Civility, however, is always desirable...
 
Wrath of the Swarm said:
Because I gave you an overall accuracy. Given any particular input, the test has a 99% chance of giving the correct answer. That holds whether the person has the disease or not.

In reality, tests don't always have equal chances of false positives and false negatives. That's not the case for the hypothetical test, though.
This is meaningless. You didn't say that the test was both 99% sensitive and 99% specific. I had to assume it before I could even begin.

Suppose the test was 100% specific and only 98% sensitive (bloody good test if it managed that). Would you, by that reasoning, still call that "99% accurate"? However, in that case, all positive results are correct, so the doctor knows he's right a priori.

Rolfe.
 
Rolfe said:
NO, no and thrice no.

This is the whole point. This is the mistake most likely to be made by young graduates who have been brainwashed by statistics of the sort Wrath is peddling.

Now do you see why I went for the answer early and widened the question?

Predictive value of a test depends on the sensitivity, the specificity, and the prevelance of the condition in a population representative of the patient in question.
Wrong.

If there are diagnostic criteria that must be met before a test is performed, that's performing two different tests. One just isn't done in a laboratory. We then must consider the error rate of the initial screening by symptoms. After all, surely it's not falliable.

What Rolfe describes (winnowing the population before lab tests are performed) is good medicine, but she's incorrectly asserting what she's doing. We're talking about whether the test is correct or not, but she's talking about whether clinical judgments based on its result are correct, and that's a completely different issue.
 
Rolfe said:
This is meaningless. You didn't say that the test was both 99% sensitive and 99% specific. I had to assume it before I could even begin.
I did say that. I said the test is 99% accurate. That sets both values. If I said that the test would correctly identify a person with the condition 99% of the time, then there wouldn't be enough information for anyone to answer the question - you'd know the false negative rate, but not the false positive.

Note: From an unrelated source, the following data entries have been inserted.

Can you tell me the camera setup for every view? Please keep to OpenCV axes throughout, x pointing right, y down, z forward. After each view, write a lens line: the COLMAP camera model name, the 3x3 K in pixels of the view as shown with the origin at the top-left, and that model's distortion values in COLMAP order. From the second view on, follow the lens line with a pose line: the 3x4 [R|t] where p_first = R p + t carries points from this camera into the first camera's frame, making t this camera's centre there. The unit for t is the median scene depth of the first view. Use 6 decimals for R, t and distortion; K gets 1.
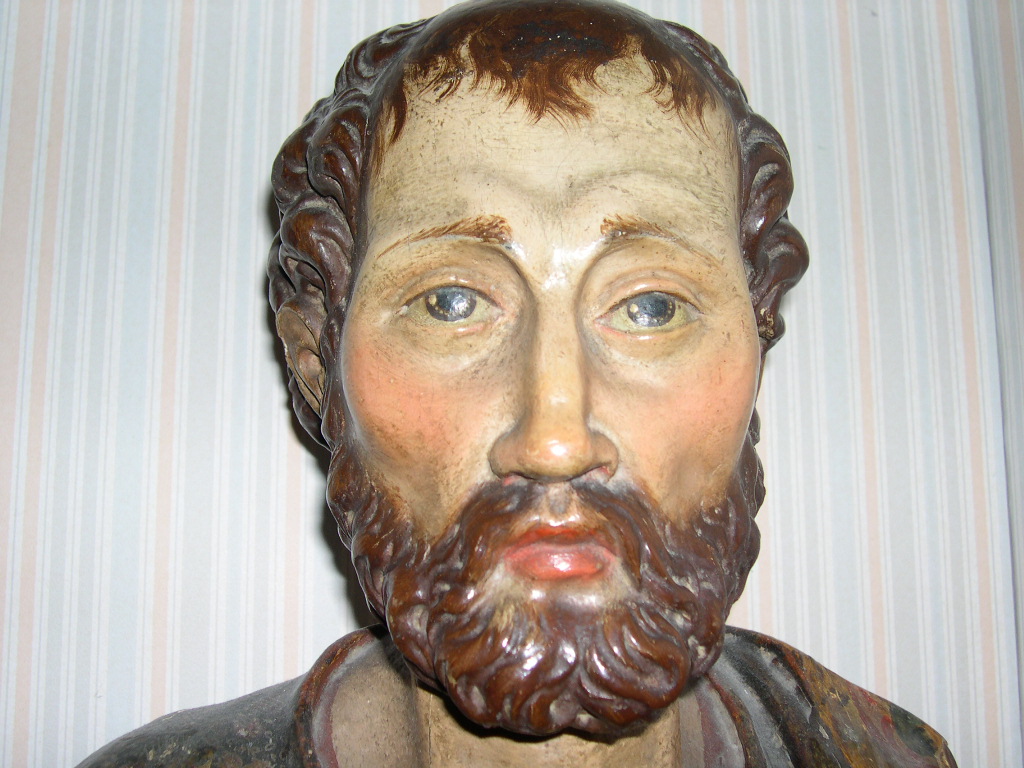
lens RADIAL K [[1306.9, 0, 512.5], [0, 1306.9, 387.0], [0, 0, 1]] dist [-0.152594, 0.000000]
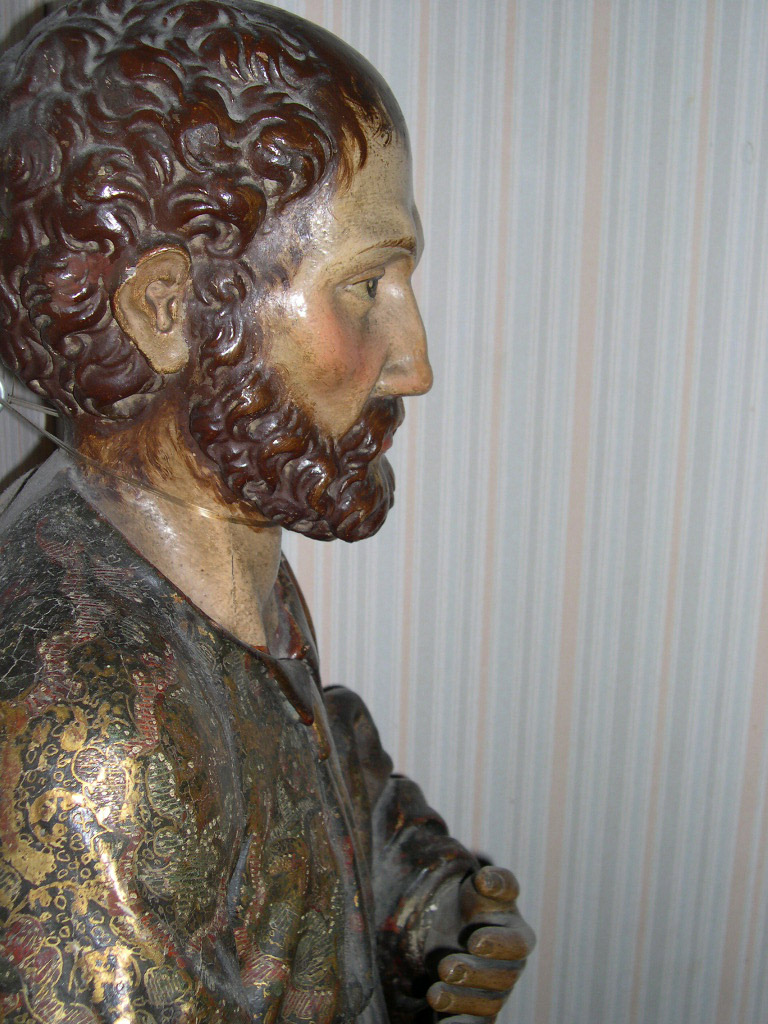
lens RADIAL K [[1306.9, 0, 382.1], [0, 1306.9, 512.4], [0, 0, 1]] dist [-0.152594, 0.000000]
pose [[0.170845, -0.220057, 0.960410, -1.554912], [-0.191762, 0.948675, 0.251480, -0.195932], [-0.966457, -0.227135, 0.119878, 0.740686]]
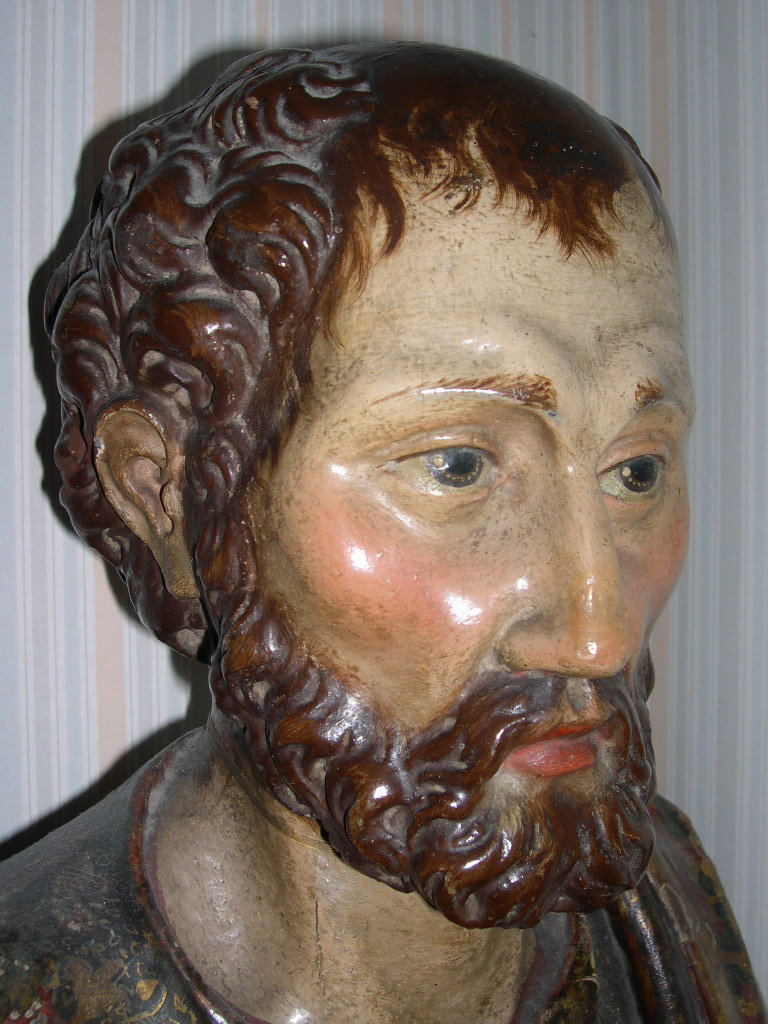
lens RADIAL K [[1306.9, 0, 389.1], [0, 1306.9, 509.7], [0, 0, 1]] dist [-0.152594, 0.000000]
pose [[0.877025, -0.009708, 0.480347, -0.488145], [-0.083632, 0.981447, 0.172532, -0.176446], [-0.473110, -0.191487, 0.859942, 0.286663]]
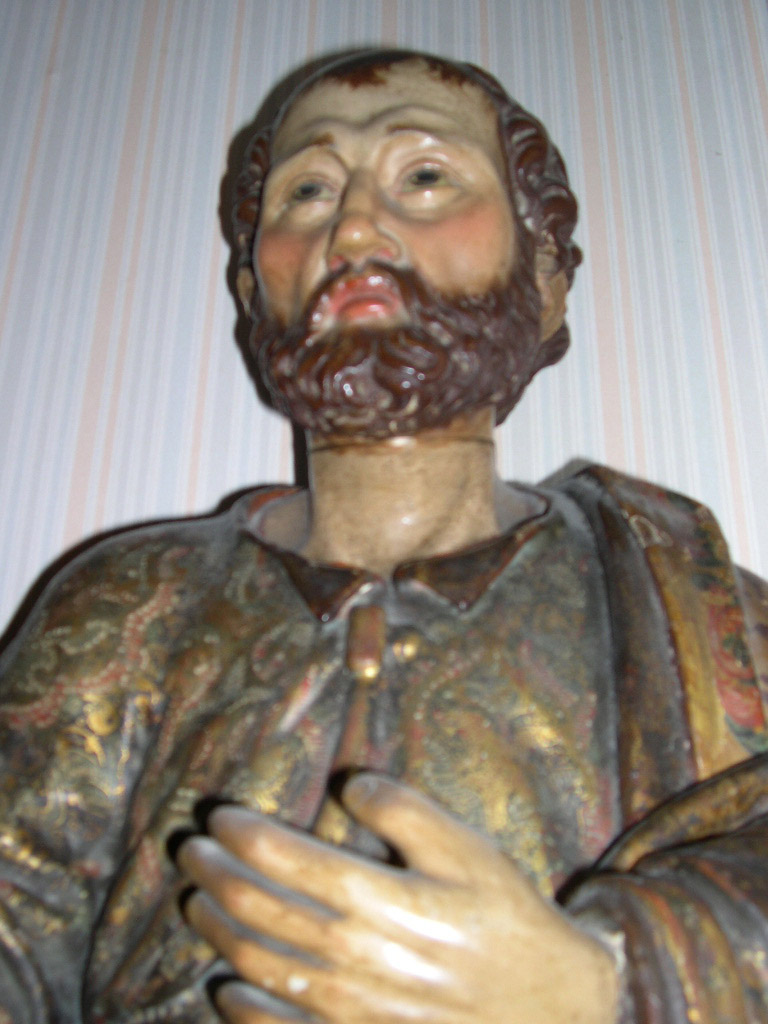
lens RADIAL K [[1306.9, 0, 381.4], [0, 1306.9, 512.9], [0, 0, 1]] dist [-0.152594, 0.000000]
pose [[0.968267, -0.093646, -0.231708, 0.387770], [0.020718, 0.954029, -0.298996, 0.820782], [0.249056, 0.284707, 0.925696, -0.394320]]
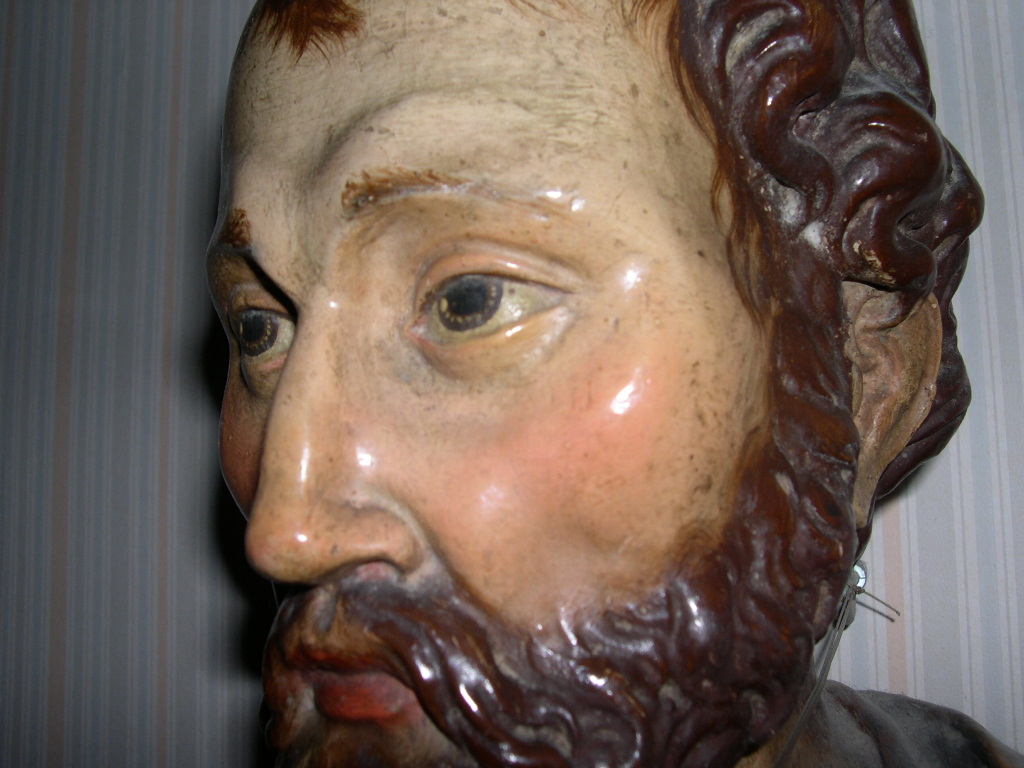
lens RADIAL K [[1169.3, 0, 514.7], [0, 1169.3, 382.1], [0, 0, 1]] dist [-0.171007, 0.000000]
pose [[0.794003, -0.090128, -0.601196, 0.459353], [0.121674, 0.992499, 0.011906, -0.025222], [0.595613, -0.082603, 0.799013, 0.553977]]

But that isn't what I said.

It's a good thing you can look up the answers on a chart, because you sure as hell can't handle the concepts involved.
 
Hmmm. Seeing as the cat is already out of the bag :) let's work this out using a population of 1,000,000 people. As the disease affects one out of every 1,000 people, we know that 1,000 people will be infected.

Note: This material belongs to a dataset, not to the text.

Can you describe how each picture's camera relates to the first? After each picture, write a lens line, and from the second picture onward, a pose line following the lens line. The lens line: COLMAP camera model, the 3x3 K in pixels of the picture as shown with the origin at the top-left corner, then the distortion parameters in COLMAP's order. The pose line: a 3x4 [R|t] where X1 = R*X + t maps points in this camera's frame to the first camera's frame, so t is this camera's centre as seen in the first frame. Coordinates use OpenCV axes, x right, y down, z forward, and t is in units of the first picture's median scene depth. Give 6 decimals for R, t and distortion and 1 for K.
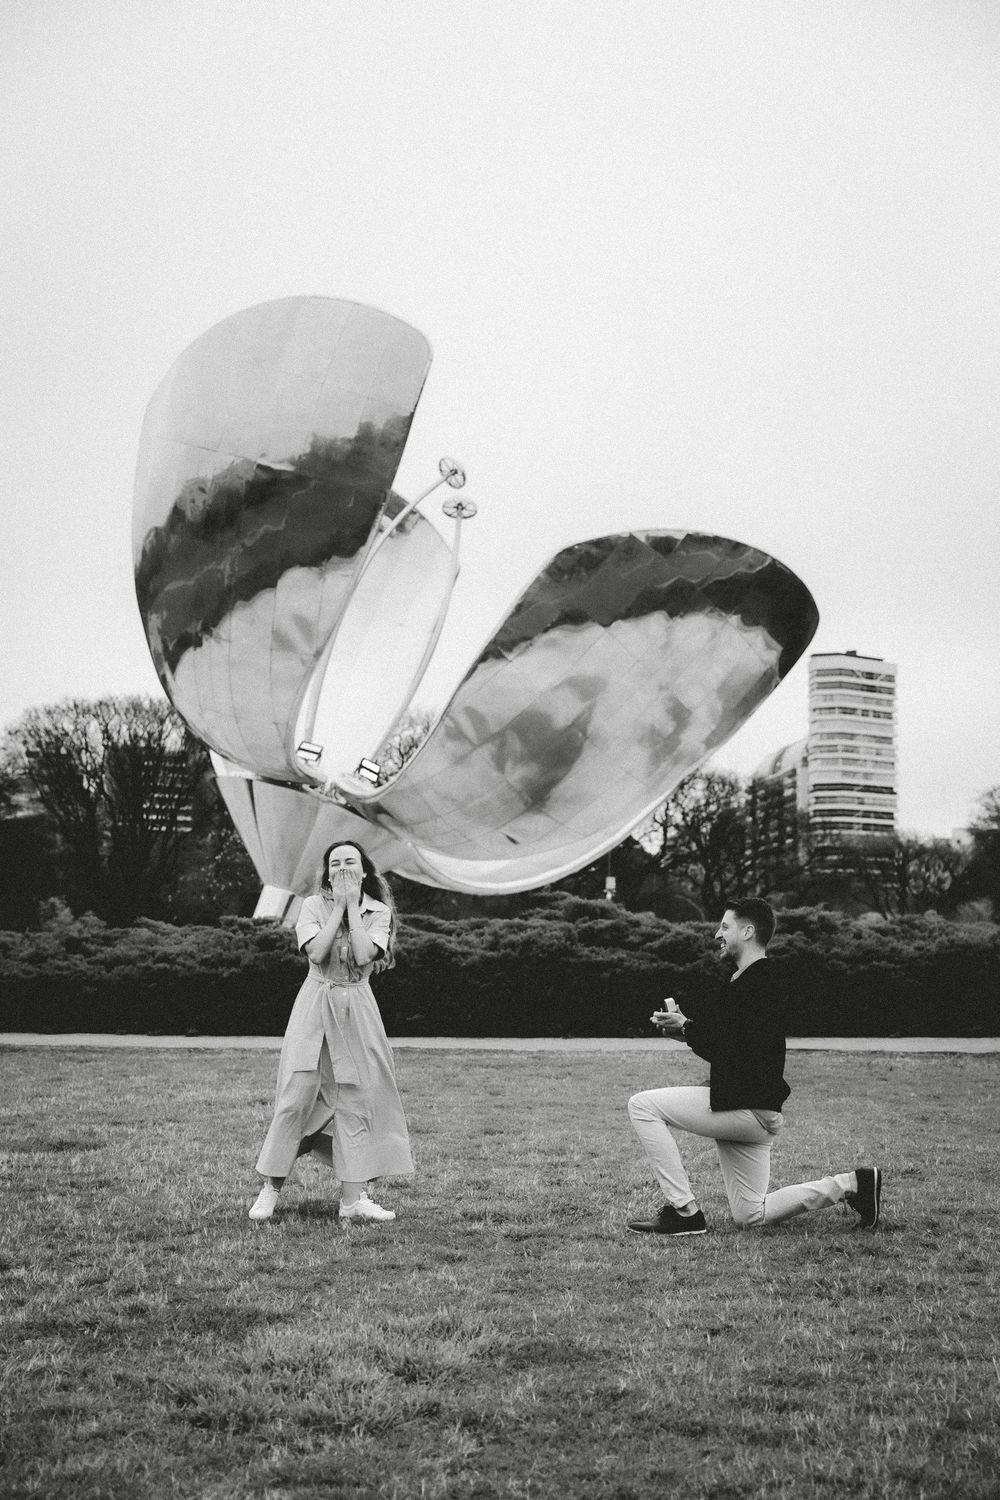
lens RADIAL K [[1741.5, 0, 500.0], [0, 1741.5, 750.0], [0, 0, 1]] dist [0.007779, 0.015737]
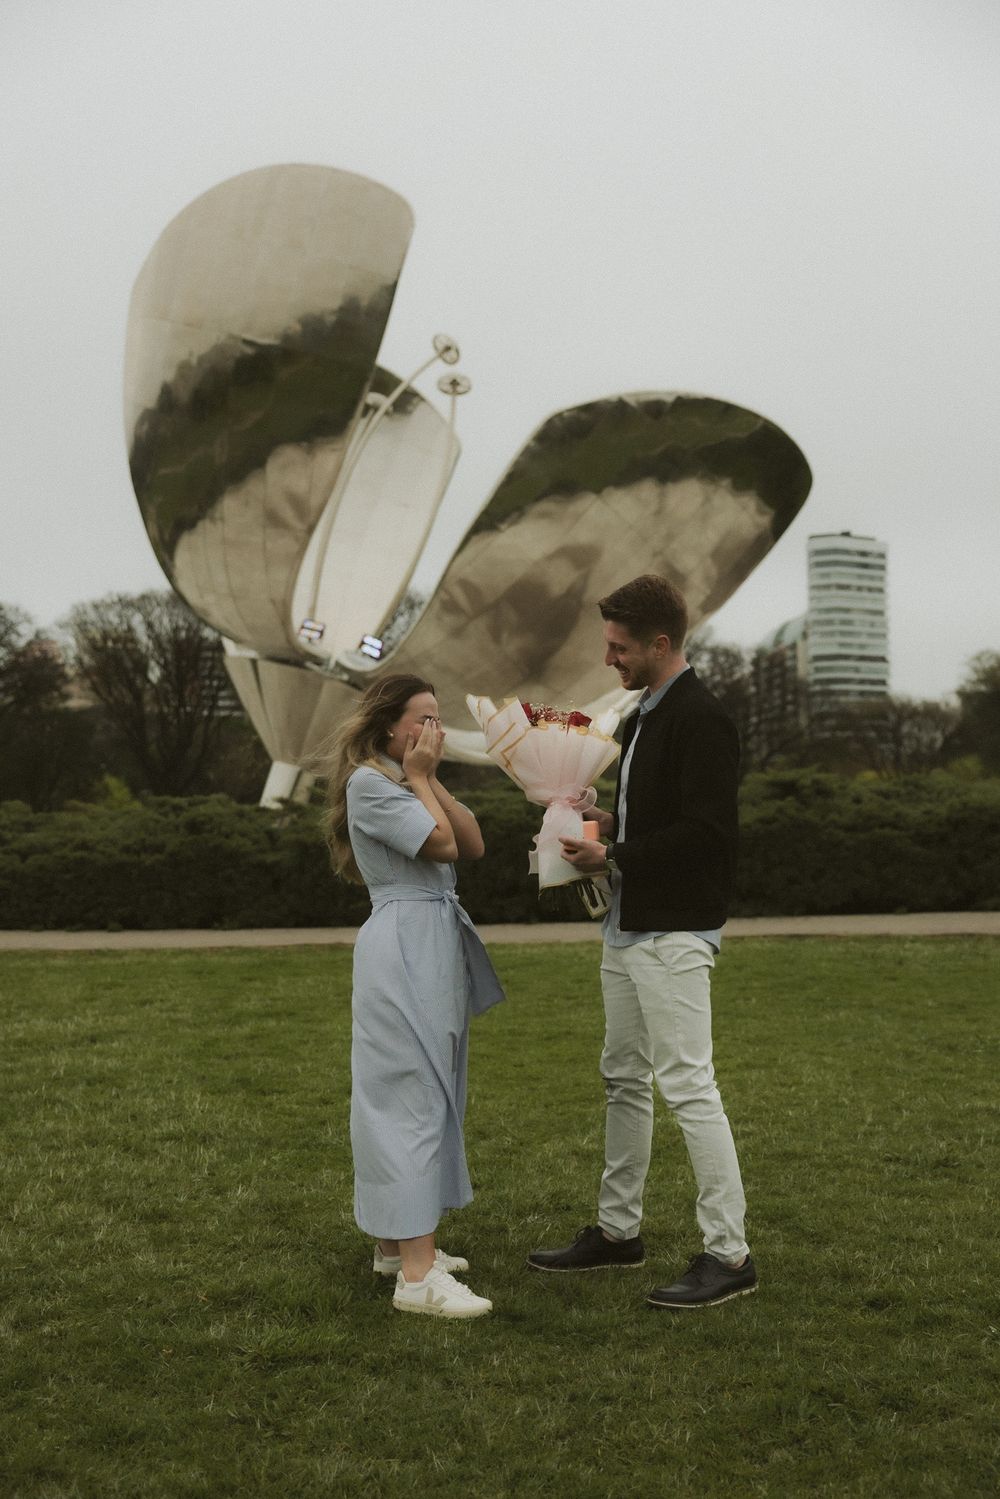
lens RADIAL K [[1537.1, 0, 500.0], [0, 1537.1, 749.5], [0, 0, 1]] dist [-0.001972, 0.002808]
pose [[0.999310, -0.027861, -0.024554, 0.021785], [0.029574, 0.996936, 0.072412, 0.009455], [0.022461, -0.073088, 0.997073, 0.108743]]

Of the one thousand people that are infected 990 will be told they have the disease and 10 will test negative.

Of the remaining 999,000 people who don't have the disease, 1% (i.e. 9,990) will be told they tested positive and the remaining 989,010 will be told they tested clear.

So a total of 990 + 9,990 = 10,980 people will be told they tested positive and of those only 990 people will really be ill.

So if you are told you tested positive for the disease, the chances that you actually have it are:

990 / 10,980 = 9.016393443 %
 
Wrath said:
It must be nice to be able to psychically determine what someone's position is before they state it and tear apart the holes in the arguments they haven't made yet.
You mean there wasn't a hidden agenda here? Wow, fooled me, too.

~~ Paul
 
Correct.

This is why people shouldn't be overly concerned about screening tests that return positive results. One positive HIV test doesn't mean very much - which is why when someone is found to be HIV positive, a second round of testing commenses with a more expensive but higher-quality test that's less likely to give the wrong answer.

Of course, it's always possible that some unlucky person will get a false positive for multiple tests... but that's not as bad as the poor saps who get a false negative and never go on for more testing.

Anyway, it has been shown that a very large number of medical students have problems with this question - and even doctors interpreting the results of things like mammograms, PSAs, and HIV tests. A lot of research has gone into ways of presenting test data that are less likely to cause people to reach the wrong conclusions. When results are returned in terms of population frequency, people are much less likely to misunderstand what the tests mean.